U.S. District Judge Andre Birotte had ruled that VidAngel, which has streamed hundreds of Disney, Fox and Warner Bros. movies without permission, was illegal. Now a jury has ordered the company to pay $62.4 million to those injured studios, potentially forcing it to shutter its doors. The Utah-based VidAngel ripped movies from DVD copies and then created versions sanitized of violence, sex and other so-called objectionable material. Earlier, VidAngel stated that it was allowed to do this under the federal Family Movie Act.
Variety reports that Birotte rejected that argument and ordered VidAngel to shut down in December 2016. The company “later relaunched a filtering service for Netflix and Amazon, which continues to operate,” as the original case worked its way through the legal system. The studios had asked the jury to “impose the maximum penalty of $125 million for illegally streaming 819 movies, arguing that the company had willfully violated copyright law.”
VidAngel’s attorney Mark Eisenhut, however, asked them for the minimum levy of $600,000, saying that company chief executive Neal Harmon and his team “honestly believed that what they were doing was legal.”

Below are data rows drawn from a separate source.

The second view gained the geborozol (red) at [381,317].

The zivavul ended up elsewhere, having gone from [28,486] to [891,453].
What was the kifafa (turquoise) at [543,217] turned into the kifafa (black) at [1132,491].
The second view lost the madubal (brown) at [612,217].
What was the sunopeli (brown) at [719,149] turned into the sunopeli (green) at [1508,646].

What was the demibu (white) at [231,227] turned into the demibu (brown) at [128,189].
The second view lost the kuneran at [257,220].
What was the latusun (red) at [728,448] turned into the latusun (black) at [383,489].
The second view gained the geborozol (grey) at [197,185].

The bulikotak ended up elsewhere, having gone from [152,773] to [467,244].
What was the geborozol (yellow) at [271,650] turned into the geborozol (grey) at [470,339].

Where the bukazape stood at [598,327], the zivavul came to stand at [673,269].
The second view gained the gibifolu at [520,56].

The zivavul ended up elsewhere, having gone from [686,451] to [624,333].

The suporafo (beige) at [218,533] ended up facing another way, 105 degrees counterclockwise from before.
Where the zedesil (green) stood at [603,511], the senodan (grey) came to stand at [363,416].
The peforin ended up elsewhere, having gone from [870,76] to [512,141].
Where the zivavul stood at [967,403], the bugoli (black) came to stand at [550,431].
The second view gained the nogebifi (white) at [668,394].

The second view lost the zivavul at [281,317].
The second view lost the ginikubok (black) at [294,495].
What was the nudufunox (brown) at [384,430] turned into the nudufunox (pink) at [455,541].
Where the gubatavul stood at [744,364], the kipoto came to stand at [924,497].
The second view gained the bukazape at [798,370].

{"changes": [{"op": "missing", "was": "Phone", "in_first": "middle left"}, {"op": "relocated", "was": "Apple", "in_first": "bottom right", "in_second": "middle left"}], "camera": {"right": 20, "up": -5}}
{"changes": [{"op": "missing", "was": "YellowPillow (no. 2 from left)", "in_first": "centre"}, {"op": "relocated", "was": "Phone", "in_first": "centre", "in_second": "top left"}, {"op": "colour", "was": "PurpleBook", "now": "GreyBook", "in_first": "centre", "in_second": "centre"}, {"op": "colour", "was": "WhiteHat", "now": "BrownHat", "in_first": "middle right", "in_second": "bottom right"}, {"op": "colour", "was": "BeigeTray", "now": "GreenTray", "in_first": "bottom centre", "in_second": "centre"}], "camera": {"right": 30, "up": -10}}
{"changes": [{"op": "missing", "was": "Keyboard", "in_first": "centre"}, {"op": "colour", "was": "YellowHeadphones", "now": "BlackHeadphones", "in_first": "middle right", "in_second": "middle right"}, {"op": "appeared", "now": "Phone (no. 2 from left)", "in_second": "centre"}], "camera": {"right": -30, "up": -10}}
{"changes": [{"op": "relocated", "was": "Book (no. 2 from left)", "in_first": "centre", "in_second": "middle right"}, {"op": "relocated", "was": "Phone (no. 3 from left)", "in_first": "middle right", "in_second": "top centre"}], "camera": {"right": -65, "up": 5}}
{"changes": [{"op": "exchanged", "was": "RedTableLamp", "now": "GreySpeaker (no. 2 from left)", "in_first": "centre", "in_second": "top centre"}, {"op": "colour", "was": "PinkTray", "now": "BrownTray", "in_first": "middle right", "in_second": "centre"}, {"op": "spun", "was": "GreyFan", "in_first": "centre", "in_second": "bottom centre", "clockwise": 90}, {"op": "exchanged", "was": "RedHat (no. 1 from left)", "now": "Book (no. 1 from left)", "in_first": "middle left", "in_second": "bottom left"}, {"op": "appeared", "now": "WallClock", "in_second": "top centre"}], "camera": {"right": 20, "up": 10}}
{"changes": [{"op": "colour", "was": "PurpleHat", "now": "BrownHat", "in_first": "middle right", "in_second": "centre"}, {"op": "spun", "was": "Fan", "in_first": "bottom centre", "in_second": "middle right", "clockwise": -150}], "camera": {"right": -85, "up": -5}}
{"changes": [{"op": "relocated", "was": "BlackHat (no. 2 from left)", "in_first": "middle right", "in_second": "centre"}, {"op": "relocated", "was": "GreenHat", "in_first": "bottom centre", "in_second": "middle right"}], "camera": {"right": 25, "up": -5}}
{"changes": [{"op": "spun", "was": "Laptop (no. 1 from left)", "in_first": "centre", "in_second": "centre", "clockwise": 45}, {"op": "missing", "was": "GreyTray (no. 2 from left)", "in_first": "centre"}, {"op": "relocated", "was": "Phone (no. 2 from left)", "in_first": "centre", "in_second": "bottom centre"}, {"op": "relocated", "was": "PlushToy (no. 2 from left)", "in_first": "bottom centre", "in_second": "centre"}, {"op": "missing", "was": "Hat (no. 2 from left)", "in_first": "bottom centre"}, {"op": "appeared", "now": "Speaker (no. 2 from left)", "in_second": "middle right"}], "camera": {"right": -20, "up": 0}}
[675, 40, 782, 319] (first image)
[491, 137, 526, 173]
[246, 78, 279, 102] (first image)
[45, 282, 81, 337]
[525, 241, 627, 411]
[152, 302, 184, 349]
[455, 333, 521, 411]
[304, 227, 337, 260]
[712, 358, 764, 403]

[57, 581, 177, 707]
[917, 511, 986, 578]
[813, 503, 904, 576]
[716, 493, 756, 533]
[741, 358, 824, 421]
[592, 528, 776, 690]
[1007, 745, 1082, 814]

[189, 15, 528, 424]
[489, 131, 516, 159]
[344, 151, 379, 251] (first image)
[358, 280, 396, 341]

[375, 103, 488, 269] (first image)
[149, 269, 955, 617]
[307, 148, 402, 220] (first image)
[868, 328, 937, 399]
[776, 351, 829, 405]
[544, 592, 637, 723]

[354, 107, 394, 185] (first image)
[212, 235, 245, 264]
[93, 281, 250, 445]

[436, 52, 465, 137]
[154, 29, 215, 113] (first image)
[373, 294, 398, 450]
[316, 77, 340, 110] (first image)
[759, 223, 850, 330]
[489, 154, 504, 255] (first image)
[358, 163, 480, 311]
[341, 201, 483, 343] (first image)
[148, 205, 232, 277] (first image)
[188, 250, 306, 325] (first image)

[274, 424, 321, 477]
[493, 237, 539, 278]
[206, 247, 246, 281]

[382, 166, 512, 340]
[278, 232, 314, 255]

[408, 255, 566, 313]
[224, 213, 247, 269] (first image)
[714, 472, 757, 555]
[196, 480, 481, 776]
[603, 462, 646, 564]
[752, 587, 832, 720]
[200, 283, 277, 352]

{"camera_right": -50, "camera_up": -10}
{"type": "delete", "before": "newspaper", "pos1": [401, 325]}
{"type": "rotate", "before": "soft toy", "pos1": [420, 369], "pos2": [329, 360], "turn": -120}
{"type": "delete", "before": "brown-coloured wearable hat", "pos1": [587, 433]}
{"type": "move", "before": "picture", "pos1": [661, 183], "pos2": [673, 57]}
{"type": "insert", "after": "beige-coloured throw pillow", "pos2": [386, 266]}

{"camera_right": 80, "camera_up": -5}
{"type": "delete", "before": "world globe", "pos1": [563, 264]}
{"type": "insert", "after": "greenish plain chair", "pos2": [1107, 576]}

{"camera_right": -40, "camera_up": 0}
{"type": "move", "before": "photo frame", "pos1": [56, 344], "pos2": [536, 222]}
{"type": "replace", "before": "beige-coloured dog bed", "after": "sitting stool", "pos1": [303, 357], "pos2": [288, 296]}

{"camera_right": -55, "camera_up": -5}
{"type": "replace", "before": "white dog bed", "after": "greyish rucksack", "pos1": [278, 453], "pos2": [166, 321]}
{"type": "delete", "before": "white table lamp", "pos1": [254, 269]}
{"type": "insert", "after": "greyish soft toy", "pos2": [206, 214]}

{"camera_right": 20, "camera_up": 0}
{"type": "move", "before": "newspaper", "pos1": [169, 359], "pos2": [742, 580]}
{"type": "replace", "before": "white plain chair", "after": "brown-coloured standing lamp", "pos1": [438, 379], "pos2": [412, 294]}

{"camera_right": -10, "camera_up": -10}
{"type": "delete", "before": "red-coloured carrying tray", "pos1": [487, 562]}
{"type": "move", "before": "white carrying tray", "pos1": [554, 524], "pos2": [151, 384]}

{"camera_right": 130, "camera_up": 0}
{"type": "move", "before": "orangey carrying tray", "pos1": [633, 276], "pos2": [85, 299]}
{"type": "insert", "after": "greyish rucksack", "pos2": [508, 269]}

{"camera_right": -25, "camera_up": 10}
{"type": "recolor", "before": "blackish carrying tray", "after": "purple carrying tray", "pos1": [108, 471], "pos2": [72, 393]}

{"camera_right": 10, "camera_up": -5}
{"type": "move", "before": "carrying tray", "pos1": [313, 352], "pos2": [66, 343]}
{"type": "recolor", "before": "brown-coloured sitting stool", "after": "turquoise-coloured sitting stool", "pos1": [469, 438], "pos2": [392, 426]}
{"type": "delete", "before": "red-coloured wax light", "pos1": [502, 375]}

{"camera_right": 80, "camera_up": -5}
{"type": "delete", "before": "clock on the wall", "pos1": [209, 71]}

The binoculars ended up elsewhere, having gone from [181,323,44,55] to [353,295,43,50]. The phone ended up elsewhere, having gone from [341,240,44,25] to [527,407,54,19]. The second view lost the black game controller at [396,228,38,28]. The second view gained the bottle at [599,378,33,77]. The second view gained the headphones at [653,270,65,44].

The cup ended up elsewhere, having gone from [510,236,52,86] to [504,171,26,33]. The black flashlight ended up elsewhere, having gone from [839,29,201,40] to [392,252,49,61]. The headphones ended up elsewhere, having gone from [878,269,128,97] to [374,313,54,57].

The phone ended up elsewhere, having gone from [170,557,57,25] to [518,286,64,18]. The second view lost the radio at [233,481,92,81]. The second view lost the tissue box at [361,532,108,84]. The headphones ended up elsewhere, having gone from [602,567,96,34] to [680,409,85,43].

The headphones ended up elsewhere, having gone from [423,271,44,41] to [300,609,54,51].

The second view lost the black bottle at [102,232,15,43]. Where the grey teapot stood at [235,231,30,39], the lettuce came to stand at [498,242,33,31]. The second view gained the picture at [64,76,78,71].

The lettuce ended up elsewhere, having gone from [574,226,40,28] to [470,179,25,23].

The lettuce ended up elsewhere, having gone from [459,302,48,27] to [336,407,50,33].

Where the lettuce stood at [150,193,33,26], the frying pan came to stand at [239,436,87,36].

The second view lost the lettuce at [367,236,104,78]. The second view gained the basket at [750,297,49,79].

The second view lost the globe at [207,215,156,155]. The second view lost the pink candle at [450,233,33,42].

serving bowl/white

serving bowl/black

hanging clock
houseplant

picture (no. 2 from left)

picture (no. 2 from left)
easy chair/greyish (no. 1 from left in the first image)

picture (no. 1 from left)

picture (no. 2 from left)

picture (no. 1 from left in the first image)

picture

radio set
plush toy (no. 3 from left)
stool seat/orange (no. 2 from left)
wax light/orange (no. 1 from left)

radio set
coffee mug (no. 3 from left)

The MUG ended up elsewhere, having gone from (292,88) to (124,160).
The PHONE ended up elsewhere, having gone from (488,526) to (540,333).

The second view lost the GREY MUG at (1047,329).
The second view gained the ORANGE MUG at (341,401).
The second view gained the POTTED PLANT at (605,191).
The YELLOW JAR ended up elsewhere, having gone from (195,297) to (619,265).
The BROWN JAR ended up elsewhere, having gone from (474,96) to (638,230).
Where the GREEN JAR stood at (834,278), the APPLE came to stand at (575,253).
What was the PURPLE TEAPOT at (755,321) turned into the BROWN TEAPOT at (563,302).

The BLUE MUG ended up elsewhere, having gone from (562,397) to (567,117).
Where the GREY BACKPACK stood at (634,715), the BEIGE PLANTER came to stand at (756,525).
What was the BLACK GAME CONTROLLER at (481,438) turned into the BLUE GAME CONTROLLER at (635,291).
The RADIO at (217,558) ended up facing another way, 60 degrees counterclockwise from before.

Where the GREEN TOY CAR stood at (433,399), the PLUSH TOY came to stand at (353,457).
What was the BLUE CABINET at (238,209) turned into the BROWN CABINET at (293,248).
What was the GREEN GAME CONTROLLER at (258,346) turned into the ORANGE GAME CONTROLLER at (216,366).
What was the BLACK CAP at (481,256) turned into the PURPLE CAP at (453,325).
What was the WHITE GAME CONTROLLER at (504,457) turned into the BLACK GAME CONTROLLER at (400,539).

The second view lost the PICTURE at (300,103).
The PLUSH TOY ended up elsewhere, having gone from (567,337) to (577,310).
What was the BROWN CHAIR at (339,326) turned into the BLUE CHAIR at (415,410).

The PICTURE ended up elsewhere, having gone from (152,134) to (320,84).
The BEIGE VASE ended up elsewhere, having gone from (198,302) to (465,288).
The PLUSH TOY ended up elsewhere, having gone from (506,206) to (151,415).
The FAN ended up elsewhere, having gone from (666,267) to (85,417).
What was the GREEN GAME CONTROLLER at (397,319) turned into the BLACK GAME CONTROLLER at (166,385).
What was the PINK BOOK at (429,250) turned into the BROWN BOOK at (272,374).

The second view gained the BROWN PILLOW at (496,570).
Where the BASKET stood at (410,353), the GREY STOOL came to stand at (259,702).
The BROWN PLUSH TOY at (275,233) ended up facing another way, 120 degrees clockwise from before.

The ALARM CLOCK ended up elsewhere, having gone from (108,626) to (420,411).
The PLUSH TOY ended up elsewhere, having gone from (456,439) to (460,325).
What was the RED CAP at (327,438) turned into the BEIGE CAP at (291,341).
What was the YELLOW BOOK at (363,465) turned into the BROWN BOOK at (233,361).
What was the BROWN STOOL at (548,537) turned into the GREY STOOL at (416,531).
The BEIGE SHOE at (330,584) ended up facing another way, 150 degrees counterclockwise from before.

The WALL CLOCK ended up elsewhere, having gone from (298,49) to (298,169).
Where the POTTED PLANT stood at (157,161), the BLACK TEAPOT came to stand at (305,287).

When the jury split the difference between the two extremes, Harmon responded, “it just so happens that halfway in between is not a good situation for us.” He plans to appeal, noting that the trial didn’t determine if filtering was legal or not. The studios applauded the decision, saying that the award “sends a clear message to others who would attempt to profit from unlawful infringing conduct at the expense of the creative community.”
The plaintiffs’ lead attorney Kelly Klaus had told the jury in his opening statements that, “VidAngel customers could stream movies for as little as $1 — undercutting services like Amazon and iTunes that had paid for their content.”
VidAngel, which has about $2.2 million in the bank, is already in bankruptcy in Utah and the verdict could force the company into liquidation, but Harmon said, “in a matter of months we should have a better picture of what kind of guidance we can give customers going forward.”